- [DATASET]

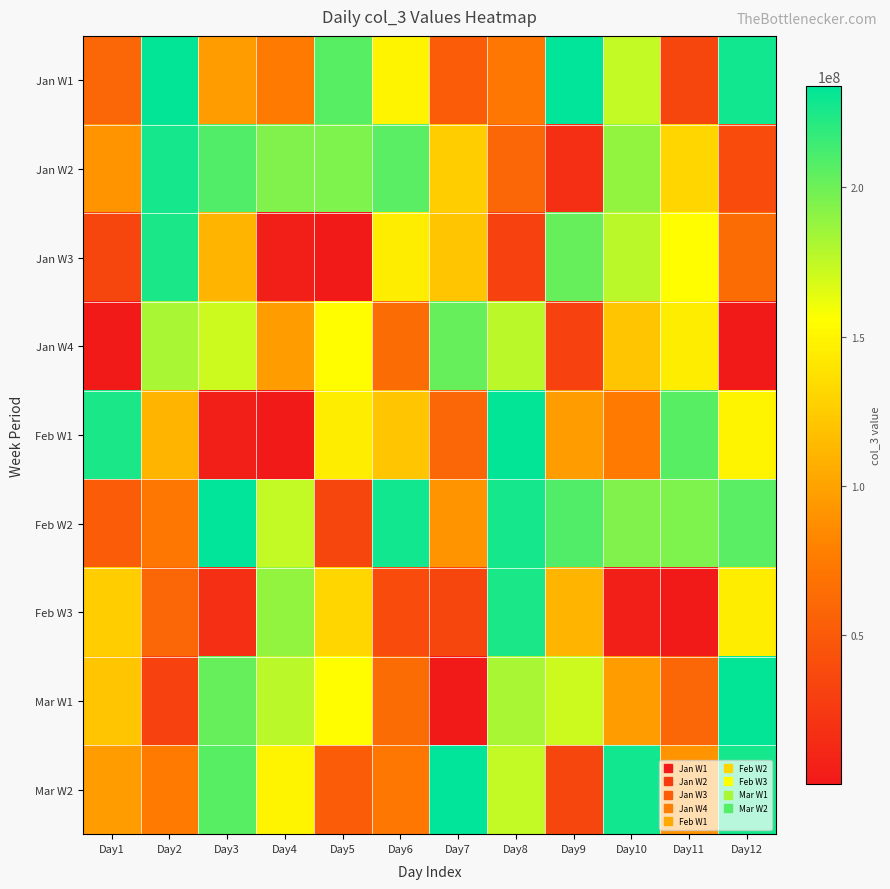

Reading left to right, extract all data points from this chart.

Jan W1: Day1=58611504	Day2=232094680	Day3=95223672	Day4=74184752	Day5=207098592	Day6=149280808	Day7=52150784	Day8=71420960	Day9=233888800	Day10=174516448	Day11=34258584	Day12=228220200
Jan W2: Day1=90058344	Day2=226623960	Day3=208847176	Day4=194487936	Day5=195239584	Day6=205625184	Day7=125925472	Day8=58717496	Day9=16948904	Day10=189104264	Day11=130869880	Day12=39157104
Jan W3: Day1=34347584	Day2=225214968	Day3=110877440	Day4=4586640	Day5=176400	Day6=145233744	Day7=121217320	Day8=31139928	Day9=201992072	Day10=177191392	Day11=154943368	Day12=64022928
Jan W4: Day1=1544456	Day2=182479640	Day3=171304816	Day4=95574080	Day5=154943368	Day6=64022928	Day7=201992072	Day8=177191392	Day9=31139928	Day10=121217320	Day11=145233744	Day12=176400
Feb W1: Day1=225214968	Day2=110877440	Day3=4586640	Day4=176400	Day5=145233744	Day6=121217320	Day7=58611504	Day8=232094680	Day9=95223672	Day10=74184752	Day11=207098592	Day12=149280808
Feb W2: Day1=52150784	Day2=71420960	Day3=233888800	Day4=174516448	Day5=34258584	Day6=228220200	Day7=90058344	Day8=226623960	Day9=208847176	Day10=194487936	Day11=195239584	Day12=205625184
Feb W3: Day1=125925472	Day2=58717496	Day3=16948904	Day4=189104264	Day5=130869880	Day6=39157104	Day7=34347584	Day8=225214968	Day9=110877440	Day10=4586640	Day11=176400	Day12=145233744
Mar W1: Day1=121217320	Day2=31139928	Day3=201992072	Day4=177191392	Day5=154943368	Day6=64022928	Day7=1544456	Day8=182479640	Day9=171304816	Day10=95574080	Day11=58611504	Day12=232094680
Mar W2: Day1=95223672	Day2=74184752	Day3=207098592	Day4=149280808	Day5=52150784	Day6=71420960	Day7=233888800	Day8=174516448	Day9=34258584	Day10=228220200	Day11=90058344	Day12=226623960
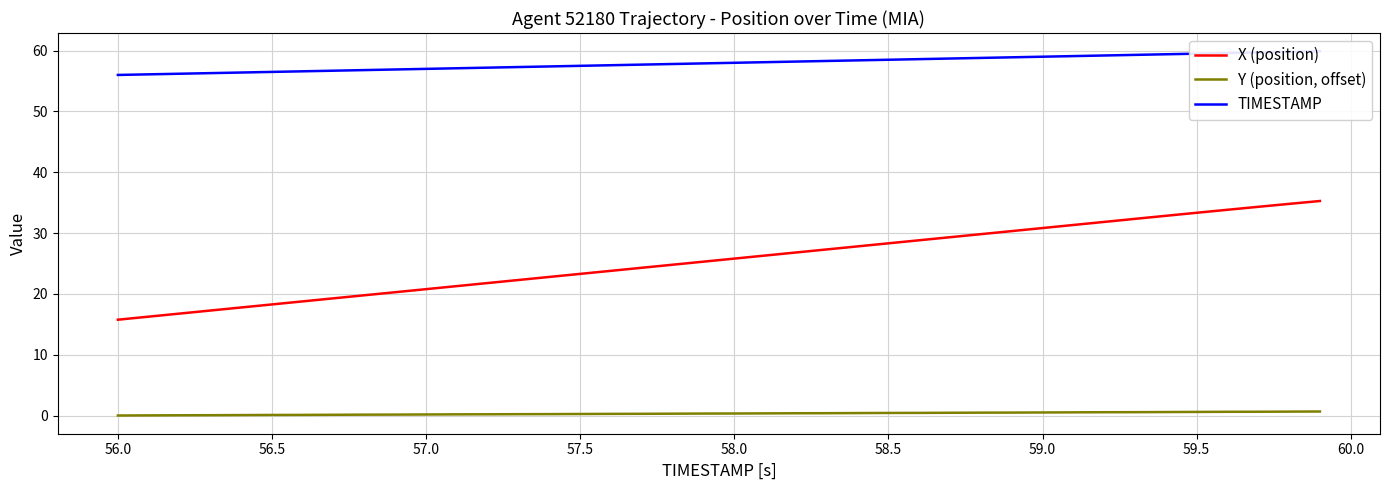

What is the difference between the maximum and minimum values in the X (position) series?

19.5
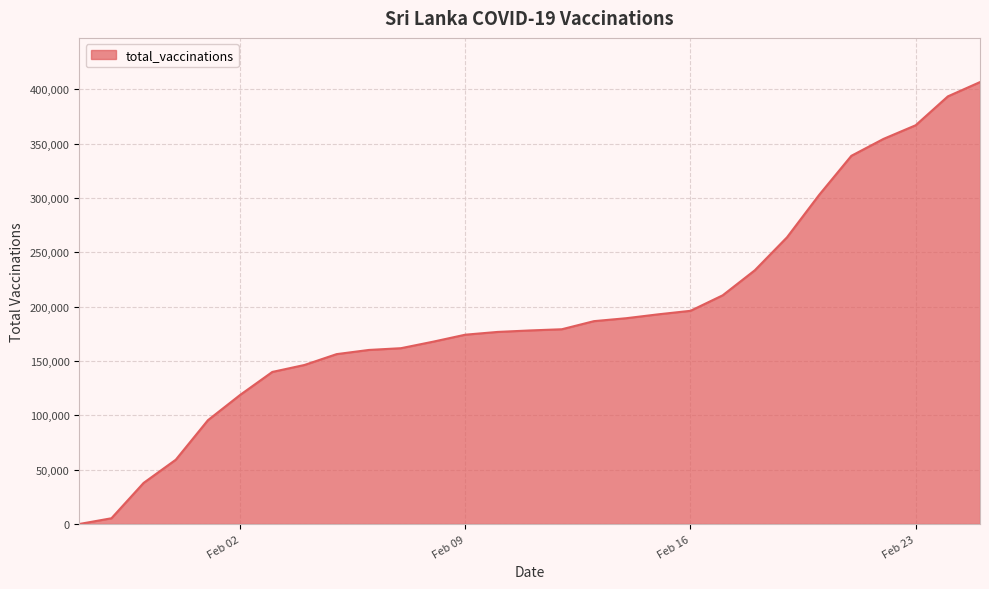

What is the greatest value displayed?

406633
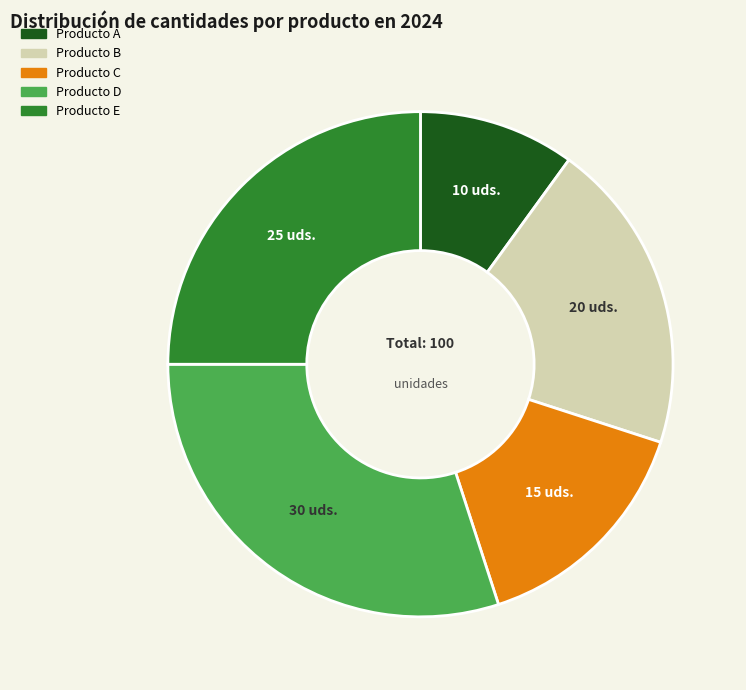

Rank the categories by value from lowest to highest.

Producto A, Producto C, Producto B, Producto E, Producto D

- [EXERCISE OBJECTIVE] Put every line of the records above into a JSON list of strings, one string per line, leaving out blank lines and the picture markers.

- [WORKED SOLUTION]
[
  "Reading left to right, extract all data points from this chart.",
  "Jan W1: Day1=58611504\tDay2=232094680\tDay3=95223672\tDay4=74184752\tDay5=207098592\tDay6=149280808\tDay7=52150784\tDay8=71420960\tDay9=233888800\tDay10=174516448\tDay11=34258584\tDay12=228220200",
  "Jan W2: Day1=90058344\tDay2=226623960\tDay3=208847176\tDay4=194487936\tDay5=195239584\tDay6=205625184\tDay7=125925472\tDay8=58717496\tDay9=16948904\tDay10=189104264\tDay11=130869880\tDay12=39157104",
  "Jan W3: Day1=34347584\tDay2=225214968\tDay3=110877440\tDay4=4586640\tDay5=176400\tDay6=145233744\tDay7=121217320\tDay8=31139928\tDay9=201992072\tDay10=177191392\tDay11=154943368\tDay12=64022928",
  "Jan W4: Day1=1544456\tDay2=182479640\tDay3=171304816\tDay4=95574080\tDay5=154943368\tDay6=64022928\tDay7=201992072\tDay8=177191392\tDay9=31139928\tDay10=121217320\tDay11=145233744\tDay12=176400",
  "Feb W1: Day1=225214968\tDay2=110877440\tDay3=4586640\tDay4=176400\tDay5=145233744\tDay6=121217320\tDay7=58611504\tDay8=232094680\tDay9=95223672\tDay10=74184752\tDay11=207098592\tDay12=149280808",
  "Feb W2: Day1=52150784\tDay2=71420960\tDay3=233888800\tDay4=174516448\tDay5=34258584\tDay6=228220200\tDay7=90058344\tDay8=226623960\tDay9=208847176\tDay10=194487936\tDay11=195239584\tDay12=205625184",
  "Feb W3: Day1=125925472\tDay2=58717496\tDay3=16948904\tDay4=189104264\tDay5=130869880\tDay6=39157104\tDay7=34347584\tDay8=225214968\tDay9=110877440\tDay10=4586640\tDay11=176400\tDay12=145233744",
  "Mar W1: Day1=121217320\tDay2=31139928\tDay3=201992072\tDay4=177191392\tDay5=154943368\tDay6=64022928\tDay7=1544456\tDay8=182479640\tDay9=171304816\tDay10=95574080\tDay11=58611504\tDay12=232094680",
  "Mar W2: Day1=95223672\tDay2=74184752\tDay3=207098592\tDay4=149280808\tDay5=52150784\tDay6=71420960\tDay7=233888800\tDay8=174516448\tDay9=34258584\tDay10=228220200\tDay11=90058344\tDay12=226623960",
  "What is the difference between the maximum and minimum values in the X (position) series?",
  "19.5",
  "What is the greatest value displayed?",
  "406633",
  "Rank the categories by value from lowest to highest.",
  "Producto A, Producto C, Producto B, Producto E, Producto D"
]